'The Independent Music Show Magazine' January 2025 | Page 14

Think you know everything there is to know about music? Prepare to be blown away as we take a look at some of the most interesting, unbelievable facts about musicians and the music industry!

1.The World’s Oldest Surviving Song was Performed About 3,400 Years Ago;

Have you ever wondered what the oldest song in the world is? The fact is, with such a long history, much of it lost, we’ll never know. But what we do know is that the oldest surviving song is the Hurrian Hymn Text H6. French archaeologists discovered Twenty-six clay tablets containing text in the ancient Syrian city of Ugarit in the early 1950s. They appear to include “a complete cult hymn and is the oldest preserved song with notation in the world.”

2. Some Instruments are Much Older That You Think;

What we think of as a flute is usually made of metal by a machine. But they are much older than they let on. In fact, the oldest surviving musical instruments are all flutes, some carved from bird bones, others from mammoth ivory. Discovered in a stone-age cave in Germany in 2012, these flutes are thought to be at least 42,000 years old! That means they were already a part of music history when the Hurrian Hymns were carved into their clay tablets!

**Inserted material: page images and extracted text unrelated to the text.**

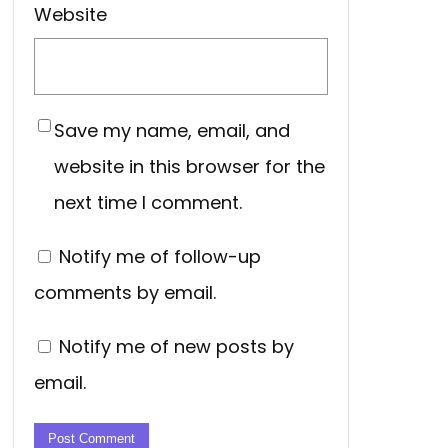
Website
Save my name, email, and
website in this browser for the
next time I comment.
Notify me of follow-up
comments by email.
Notify me of new posts by
email.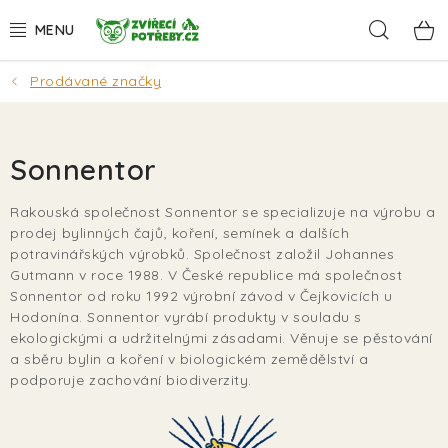
Přejít
Hleda
na
obsah
Prodávané značky
AKCE
DÁRKY
Sonnentor
PSI
Rakouská společnost Sonnentor se specializuje na výrobu a
prodej bylinných čajů, koření, semínek a dalších
KOČKY
potravinářských výrobků. Společnost založil Johannes
Gutmann v roce 1988. V České republice má společnost
HLODAVCI
Sonnentor od roku 1992 výrobní závod v Čejkovicích u
Hodonína. Sonnentor vyrábí produkty v souladu s
ekologickými a udržitelnými zásadami. Věnuje se pěstování
PTÁCI
a sběru bylin a koření v biologickém zemědělství a
podporuje zachování biodiverzity.
AKVA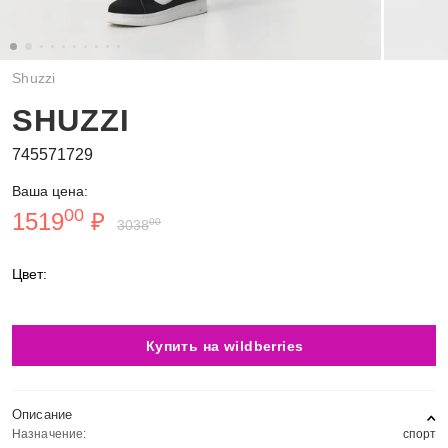
Shuzzi
SHUZZI
745571729
Ваша цена:
00
1519
₽
00
3038
Цвет:
Купить на wildberries
Описание
Назначение:
спорт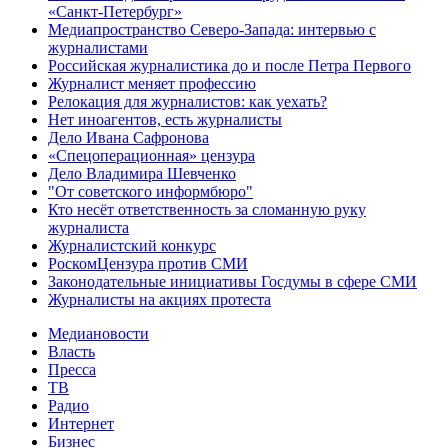
«Санкт-Петербург»
Медиапространство Северо-Запада: интервью с
журналистами
Российская журналистика до и после Петра Первого
Журналист меняет профессию
Релокация для журналистов: как уехать?
Нет иноагентов, есть журналисты
Дело Ивана Сафронова
«Спецоперационная» цензура
Дело Владимира Шевченко
"От советского информбюро"
Кто несёт ответственность за сломанную руку
журналиста
Журналистский конкурс
РоскомЦензура против СМИ
Законодательные инициативы Госдумы в сфере СМИ
Журналисты на акциях протеста
Медиановости
Власть
Пресса
ТВ
Радио
Интернет
Бизнес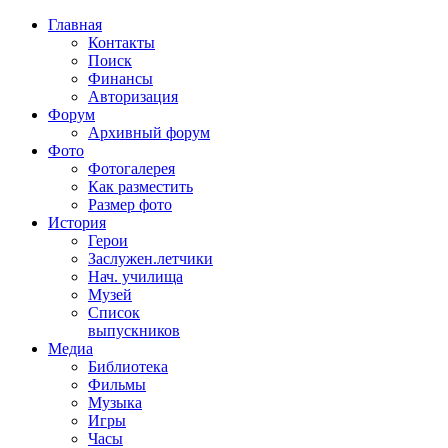
Главная
Контакты
Поиск
Финансы
Авторизация
Форум
Архивный форум
Фото
Фотогалерея
Как разместить
Размер фото
История
Герои
Заслужен.летчики
Нач. училища
Музей
Список
выпускников
Медиа
Библиотека
Фильмы
Музыка
Игры
Часы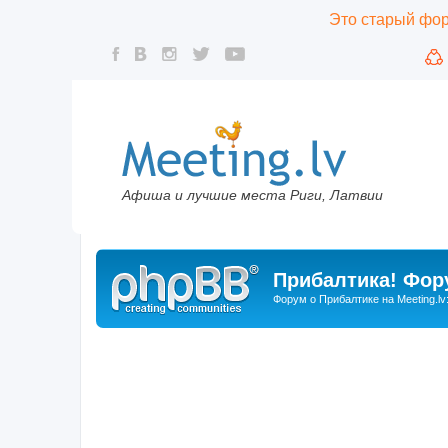
Это старый фору
Афиша и лучшие места Риги, Латвии
Прибалтика! Фору
Форум о Прибалтике на Meeting.lv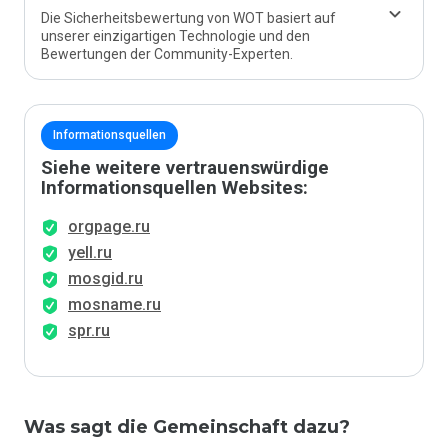
Die Sicherheitsbewertung von WOT basiert auf
unserer einzigartigen Technologie und den
Bewertungen der Community-Experten.
Informationsquellen
Siehe weitere vertrauenswürdige
Informationsquellen Websites:
orgpage.ru
yell.ru
mosgid.ru
mosname.ru
spr.ru
Was sagt die Gemeinschaft dazu?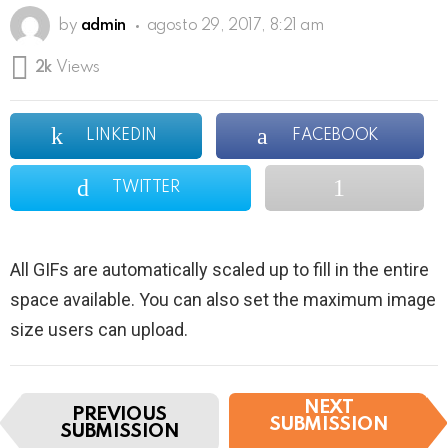
by
admin
agosto 29, 2017, 8:21 am
2k
Views
LINKEDIN
FACEBOOK
TWITTER
All GIFs are automatically scaled up to fill in the entire
space available. You can also set the maximum image
size users can upload.
I
NEXT
PREVIOUS
t
SUBMISSION
SUBMISSION
e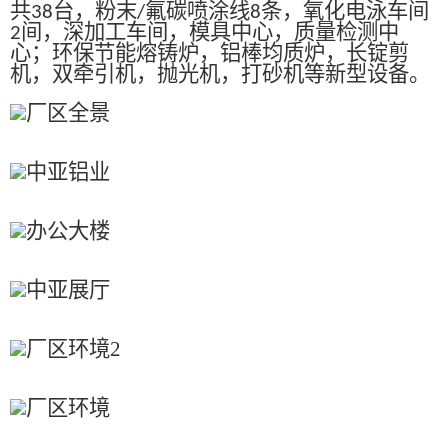
共
台，粉末
氟碳喷涂线
条，氧化电泳车间
38
/
8
间，深加工车间，模具中心，质量检测中
2
心；环保节能熔铸炉，铝棒均质炉，长锭剪
机，双牵引机，抛光机，打砂机等新型设备。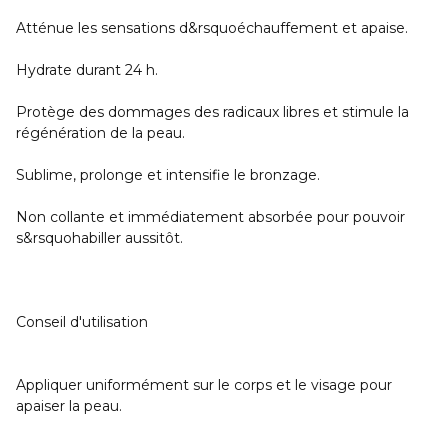
Atténue les sensations d&rsquoéchauffement et apaise.
Hydrate durant 24 h.
Protège des dommages des radicaux libres et stimule la
régénération de la peau.
Sublime, prolonge et intensifie le bronzage.
Non collante et immédiatement absorbée pour pouvoir
s&rsquohabiller aussitôt.
Conseil d'utilisation
Appliquer uniformément sur le corps et le visage pour
apaiser la peau.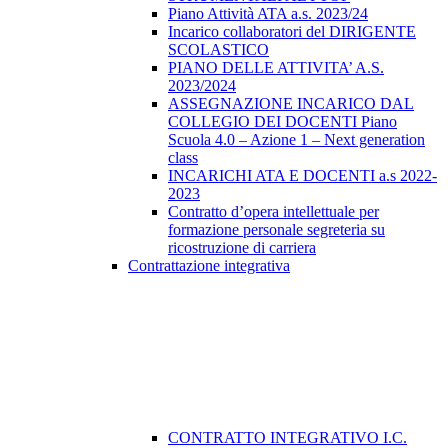
Piano Attività ATA a.s. 2023/24
Incarico collaboratori del DIRIGENTE
SCOLASTICO
PIANO DELLE ATTIVITA’ A.S.
2023/2024
ASSEGNAZIONE INCARICO DAL
COLLEGIO DEI DOCENTI Piano
Scuola 4.0 – Azione 1 – Next generation
class
INCARICHI ATA E DOCENTI a.s 2022-
2023
Contratto d’opera intellettuale per
formazione personale segreteria su
ricostruzione di carriera
Contrattazione integrativa
CONTRATTO INTEGRATIVO I.C.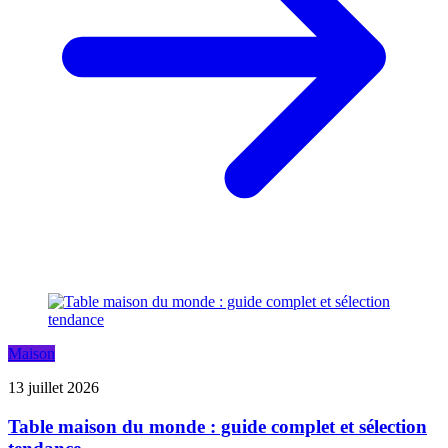
Maison
13 juillet 2026
Table maison du monde : guide complet et sélection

3. The King of Rock n’ Roll is the World’s Best Selling Solo Artist;

Despite being relatively new in annuls of music history and relatively dated by today’s pop-culture standards, Elvis Presley remains the King. Despite the music industry he ruled over being 60 or 70 years past, his popularity has not faded. With over 1 billion sales worldwide, the King of Rock n’ Roll is the undisputed best-selling solo artist.

Although some younger music lovers may consider Elvis and his music old-fashioned, the wider music-listening audience is still smitten!

4. “Bohemian Rhapsody” is the Most-Streamed Song From the 20th Century;

If you had to guess which song released in the 20th Century was the most-streamed, Queen’s “Bohemian Rhapsody” might be an obvious choice–but it would also be the right one! Originally released in 1975, it reached the top spot on the UK charts for the first that same year. And then, following the unfortunate death of Freddy Mercury, it reached the top again in 1991. Its popularity and place in popular culture has only grown in the 30+ years since then, reaching over 2.5 billion streams on Spotify alone.

5. Franz Schubert Was So Busy, He Forgot His Own Work

Schubert once told a friend, “I compose every morning. When I finish one piece, I start another.”

With that mentality, he composed more than 600 songs before he passed away at only 31. Between his first song, in March 1811, and his last, written in October 1828, he averaged about three songs per month. He also composed mountains of orchestral, chamber, piano, churn, and opera music. Being so busy, you might ask how he kept track of it all. The simple answer is he didn’t. When Schubert’s friend, singer, and fellow composer Johann Michael Vogl gave the first performance of many of Schubert’s songs, he included one he especially liked. However, the song was in a high key he found uncomfortable. So, Vogl had it transposed and hired a copyist to prepare a new manuscript. A few weeks later, he performed it for Schubert. Schubert loved it and exclaimed, “That’s a good song. Who wrote it?”

Weird Music History

The “Sweet Child o ‘Mine ” riff is a guitar exercise

Everyone thinks that the “Sweet Child o ‘Mine” riff is the fruit of Slash’s elaborate ingenuity. In reality, the riff was born out of a guitar exercise that aimed to jump the strings. Slash was just warming up his fingers! Axl Rose was listening and started singing over him using the text of a poem he had written to his girlfriend at the time. An interesting curiosity: Axl’s exclamation “Where do we go now?” it was meant literally, as he didn’t know how to proceed with the text.